Neville Bruchhauser in New Guinea in 1936.
The aircraft is Waco 10T VH-ULV

Photo: Neville Bruchhauser via Jim McKnight (LS008)

 

Neville lived at Camden with his family. His father had a small property on the outskirts of Camden where he grew fruit. Neville's father bought him a Gipsy Moth (VH-UMS on 12 October 1933) for his first aeroplane . Neville wanted to have a commercial pilots licence but to fly commercial you needed a minimum of 100hrs flying time. To take non- paying passengers it was 25 hrs and paying passengers 50 hrs. In the meantime, he flew to small towns to take joy flights, thereby accumulating the hours he needed for his commercial licence and to make the money to pay back his father for the aeroplane. (The writer accompanied him on these trips to sell the joy flight tickets).

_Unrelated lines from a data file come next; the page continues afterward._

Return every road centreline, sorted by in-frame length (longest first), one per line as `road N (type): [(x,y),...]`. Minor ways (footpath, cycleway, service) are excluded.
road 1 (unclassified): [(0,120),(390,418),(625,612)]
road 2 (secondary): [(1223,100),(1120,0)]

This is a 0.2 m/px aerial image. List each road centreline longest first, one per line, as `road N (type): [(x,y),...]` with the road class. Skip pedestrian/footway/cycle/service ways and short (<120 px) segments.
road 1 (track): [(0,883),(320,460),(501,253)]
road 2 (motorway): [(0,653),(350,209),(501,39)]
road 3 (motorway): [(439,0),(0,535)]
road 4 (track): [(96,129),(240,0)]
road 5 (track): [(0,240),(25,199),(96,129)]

He gained his commercial licence through Adastra Airways at Mascot, operated at the time by Bunny Hammond and Captain Frank Follett. The first job when he gained his commercial licence was with Adastra flying the Bega mail run in a de Havilland Fox Moth. He went from there to fly for De Havilland doing aerial photography work. Then he went to work for Bunny Hammond who had left Adastra to work for Holden's Aerial Transport Services in New Guinea. He became qualified to fly multi-engine aircraft, including Ford Tri-Motors.

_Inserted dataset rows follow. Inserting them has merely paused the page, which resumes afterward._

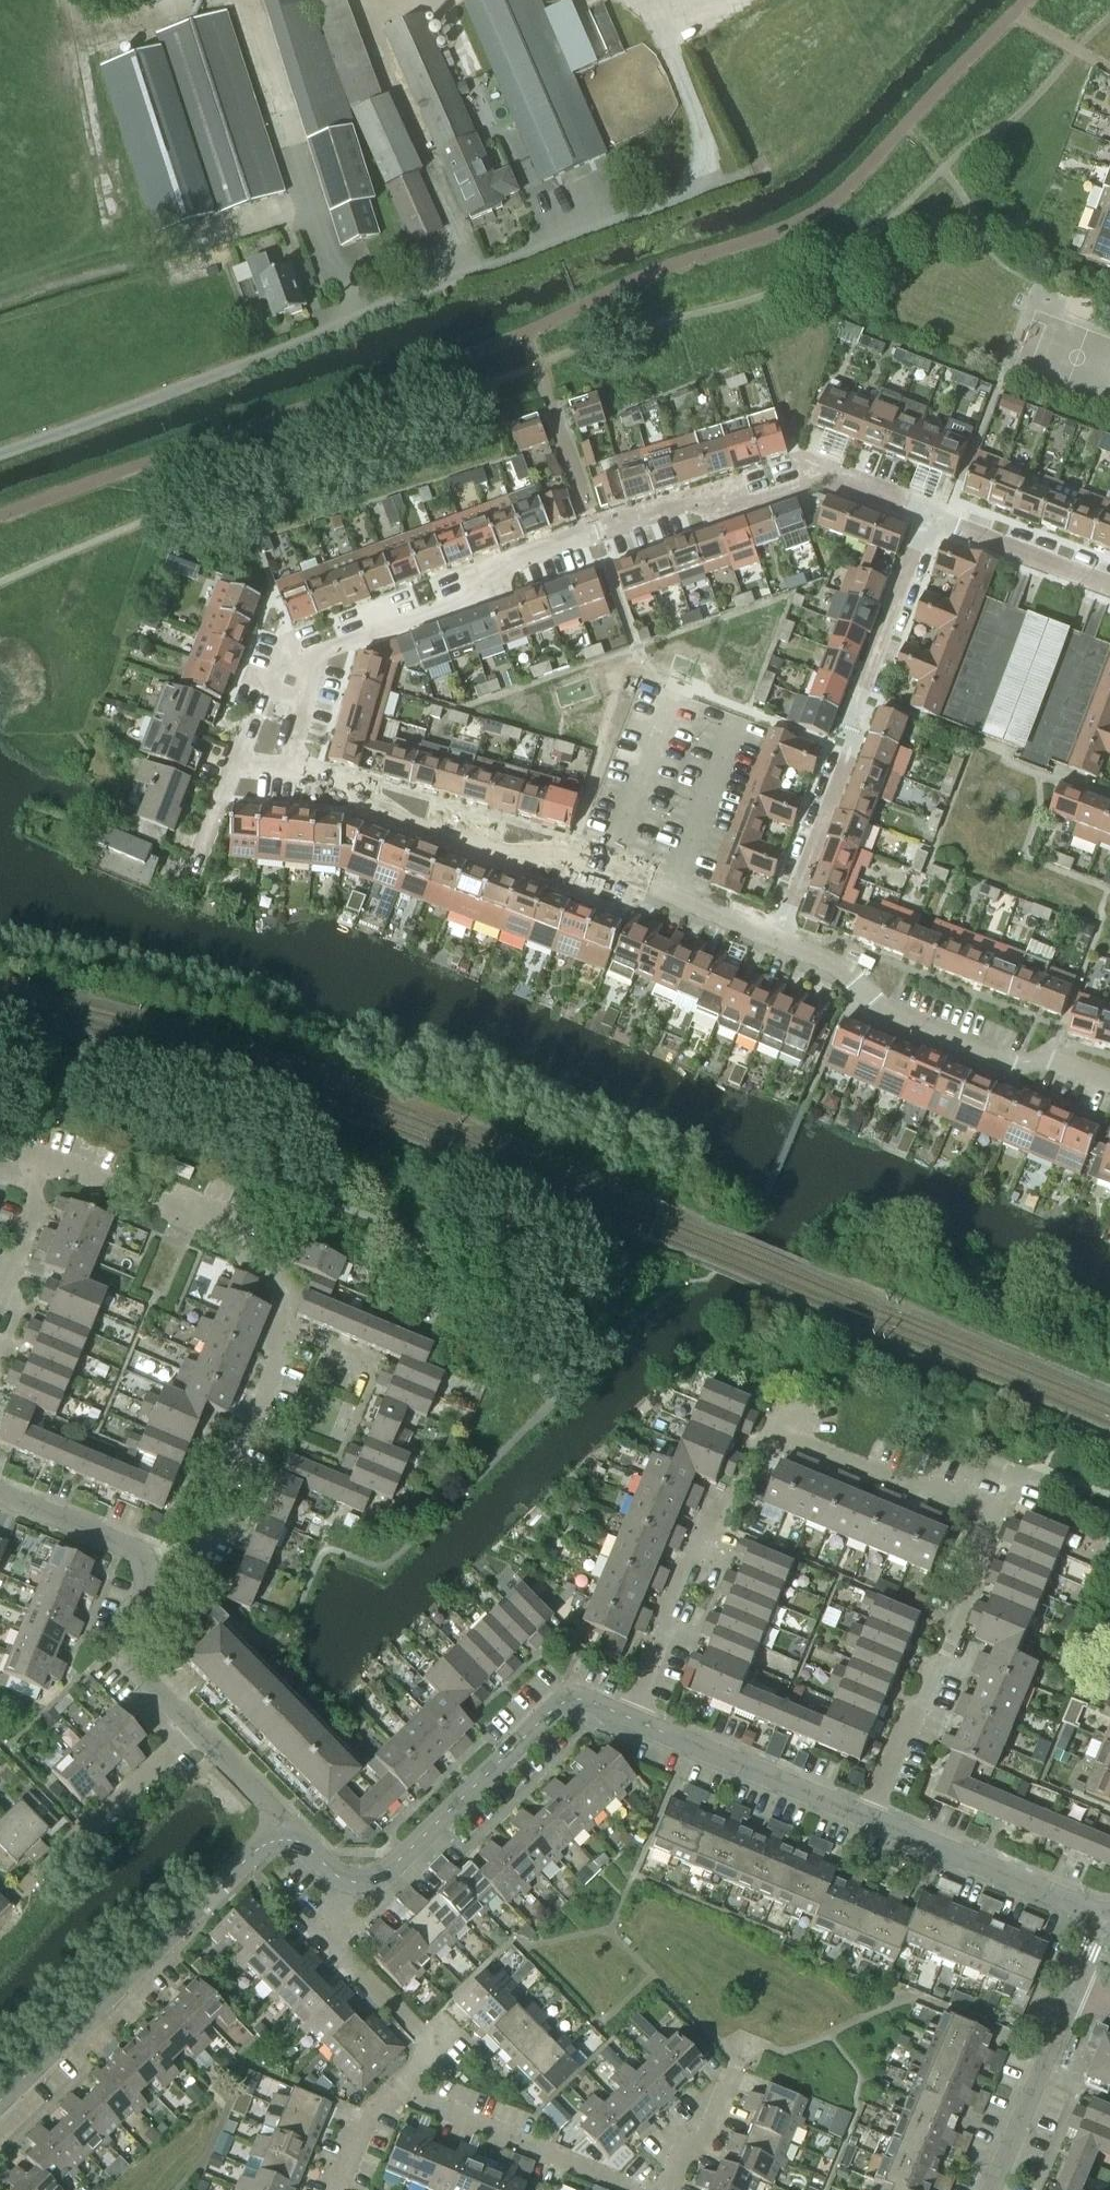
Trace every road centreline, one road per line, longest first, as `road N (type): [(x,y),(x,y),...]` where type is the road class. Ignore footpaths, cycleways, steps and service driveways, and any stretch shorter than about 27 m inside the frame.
road 1 (residential): [(602,870),(572,859),(520,863),(385,820),(363,791),(286,768),(312,663),(802,474),(924,519)]
road 2 (residential): [(630,1722),(689,1560),(721,1527),(767,1430),(993,1518),(958,1624),(867,1818)]
road 3 (residential): [(150,1563),(179,1557),(210,1530),(288,1317),(265,1275),(196,1211),(55,1166)]
road 4 (residential): [(776,940),(924,519)]
road 5 (residential): [(0,2107),(247,1858),(282,1840)]
road 6 (residential): [(1109,1098),(1049,1072),(1022,1077),(847,998),(831,964),(776,940)]
road 7 (unclassified): [(0,455),(343,326)]
road 8 (residential): [(352,1885),(388,1866),(555,1710),(582,1702),(630,1722)]
road 9 (residential): [(397,2089),(438,2052),(325,1931),(352,1885)]
road 10 (residential): [(1102,1921),(867,1818)]
road 11 (residential): [(633,2189),(397,2089)]
road 12 (residential): [(867,1818),(630,1722)]
road 13 (residential): [(992,2189),(1074,1990)]
road 14 (residential): [(924,519),(1109,588)]
road 15 (residential): [(776,940),(602,870)]
road 16 (residential): [(62,1856),(191,1726)]
road 17 (residential): [(1,1749),(124,1636)]
road 18 (residential): [(150,1563),(0,1499)]
road 19 (residential): [(282,1840),(267,1804),(191,1726)]
road 20 (residential): [(0,1297),(55,1166)]
road 21 (residential): [(667,2189),(729,2081)]
road 22 (residential): [(333,2189),(366,2116),(397,2089)]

After leaving New Guinea, Neville came back to Australia and joined Adastra Airways. He flew the Dragonfly VH-AAD on photographic aerial surveys from Tamworth to Old Bar and up to Kempsey and Armidale during the war and the early post-war years. During one of his survey flights he helped in the search for the DC-3 VH-ANK "Lutana" which went missing on a flight from Brisbane to Sydney on 2 September 1948. After leaving Adastra he flew briefly for Trans Australia Airlines. He then went to Australian National Airways where he flew Viscounts until the advent of the Boeing 727. Neville decided not to fly jets and therefore retired from the company which, by then, had become Ansett-ANA. On his retirement, Neville Bruchhauser had over 30,000 flying hours. He lived in Sydney, North Shore area with his wife. He is now deceased.



Jim McKnight *
August 2005


* Jim McKnight was a good friend of Neville Bruchhauser. This biography came to us via Lorraine Staniland (nee Laidlaw) who is Jim McKnight's granddaughter.

 

Feedback from Don Johnston in July 2018:

J.N. Bruchhauser of "Elderslie", Camden, NSW was on a list of commercial pilots published on 30 June 1934. Subsequently he was a captain on DC-2s with Australian National Airways (ANA) and possibly with Airlines of Australia before that. He also flew DC-3s with ANA and retired from Ansett-ANA in 1967/68 as a captain on the Viscount.